Dikatakan Nizar, di tahun 2020 Kemenag akan fokus dalam pendalaman dan peningkatan ibadah haji jemaah Indonesia. Untuk mencapai hal itu, salah satu inovasi yang dilakukan adalah menghadirkan manasik sepanjang tahun bagi jemaah haji.

"Tentu yang harus dipersiapkan untuk manasik sepanjang tahun adalah kualitas dari pembimbing manasik haji. Mereka harus mumpuni melalui sertifikasi," ujar Nizar.

Nizar mengatakan sertifikasi sudah dilakukan sejak tahun 2011 lalu menjadi pembimbing manasik haji dan petugas ibadah haji harus melalui proses sertifikasi. Setelah melalui proses tersebut mereka diharap dapat memberikan pembinaan yang maksimal kepada jamaah haji.

Penyelenggaraan sertifikasi pembimbing manasik haji disebut sudah menjadi standar kerja sama antara Ditjen PHU Kemenag dengan IAIN dan UIN di seluruh Indonesia.

"Inovasi manasik sepanjang tahun ini juga mengharapkan pembimbing mempunyai akhlak yang baik, pengetahuan fiqih serta memahami regulasi yang berkaitan dengan haji bukan hanya sebatas selembaran yang mempunyai keabsahan sebagai pembimbing yang mempunyai sertifikat resmi dari Kementerian Agama, pembimbing harus tahu tanggung jawab yang diemban,” ujarnya.

Kepada KBIH yang ada di setiap daerah, ia menganjurkan untuk melakukan koordinasi dengan KUA setempat.
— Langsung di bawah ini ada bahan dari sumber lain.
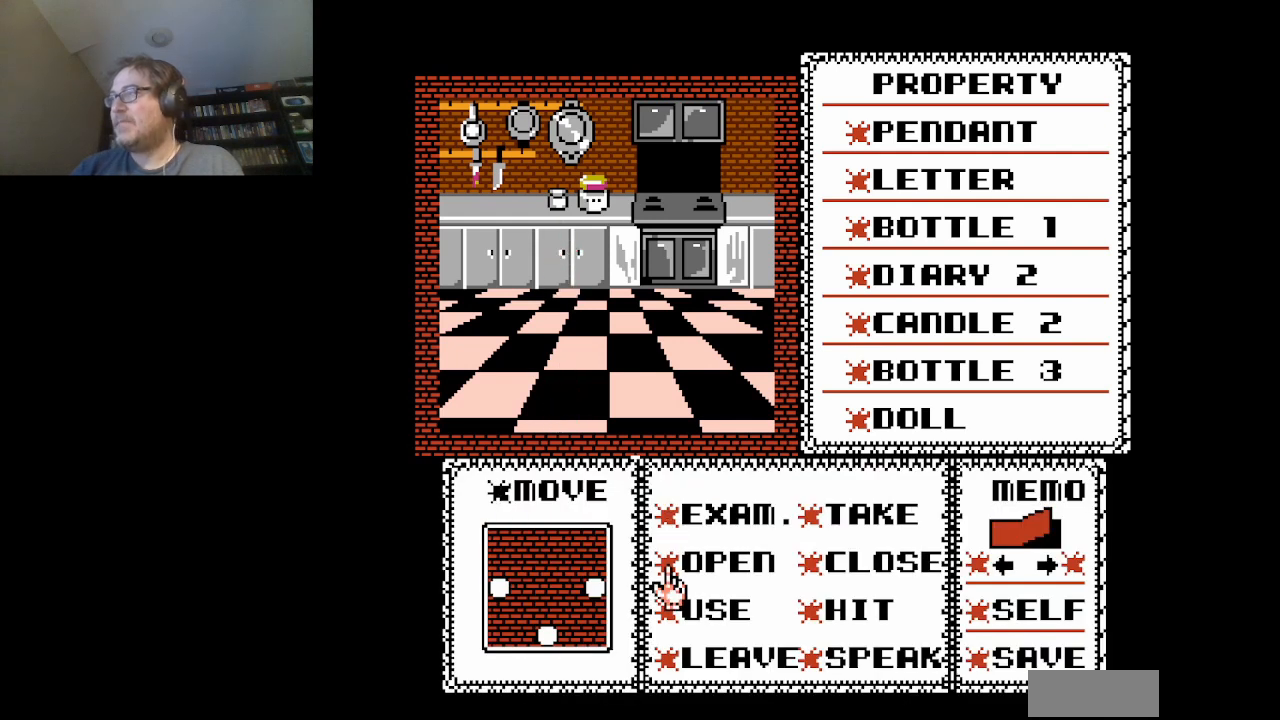
{"buttons": [], "events": []}
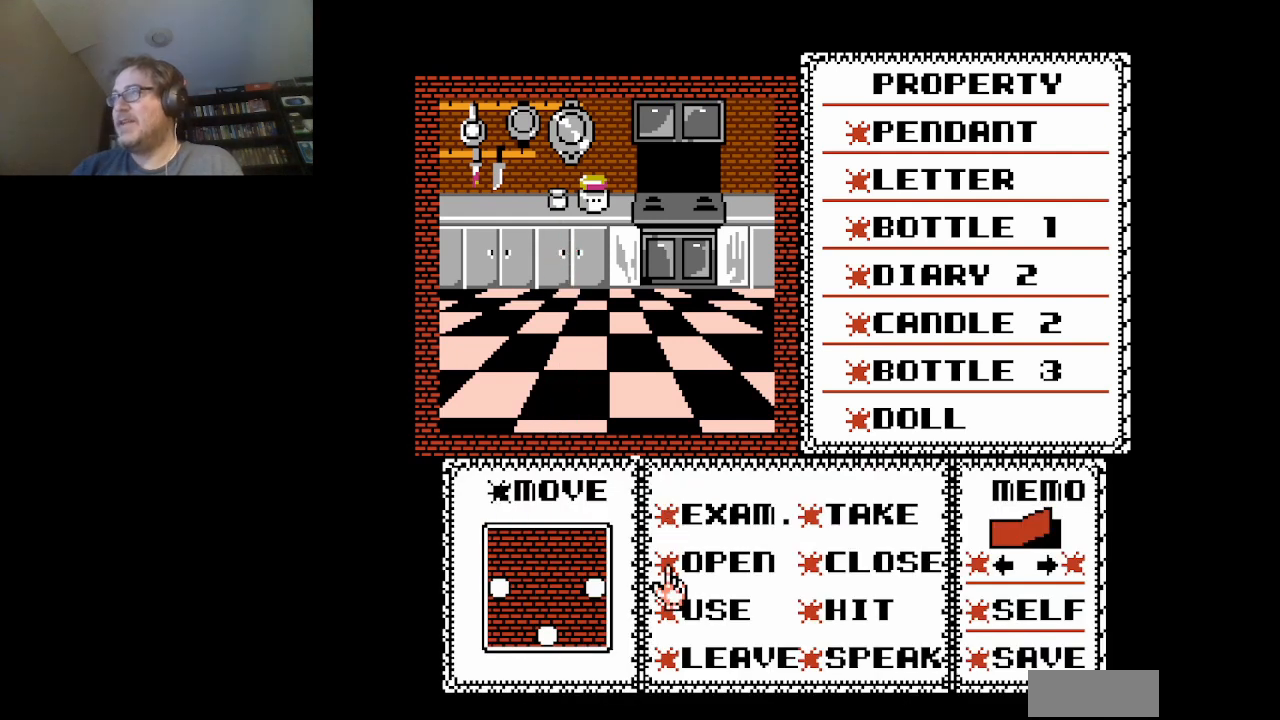
{"buttons": [], "events": []}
Hal ini berkaitan dengan penyelenggaraan manasik haji dan harus diketahui bahwa yang menjadi tanggung jawab dalam pelaksanaan ibadah haji di wilayah adalah Kanwil Kementerian Agama Provinsi.

Dikesempatan yang sama, Direktur Bina Haji Khoirizi menegaskan akan menjadi sia-sia apabila kemampuan penguasaan materi tidak sejalan dengan akhlak yang baik yang dimiliki pembimbing ibadah haji.

"Sehebat apapun kemampuan menguasai materi haji namun jika akhlak tidak diutamakan maka akan sia-sia, keberhasilan pelaksanaan ibadah haji tahun ini ada ditangan bapak-bapak, gagal menentukan orang maka tanggung jawab bapak-bapak dihadapan Allah nantinya," tegasnya.

Ia juga mengatakan jangan sampai banyaknya jumlah pembimbing namun minim dalam kualitas, kualitas pembimbing yang baik menjadi jaminan dalam pelayanan bimbingan manasik haji kepada Jemaah tentu semua sesuai standar yang telah dikeluarkan Kementerian Agama.

"Jumlah pembimbing juga harus sebanding dengan kualitas bimbingan sebagai jaminan kepada pelayanan kepada jemaah haji," terangnya.

Sementara Kepala Bidang PHU Kanwil Jawa Barat Ajam Mustajam menyampaikan sesuai dengan amanat Undang-undang Nomor 8 Tahun 2019 pasal 3 ayat b, menyebutkan bahwa penyelenggaraan ibadah haji dan umrah bertujuan mewujudkan Kemandirian dan ketahanan dalam Penyelenggaraan Ibadah Haji dan Umrah.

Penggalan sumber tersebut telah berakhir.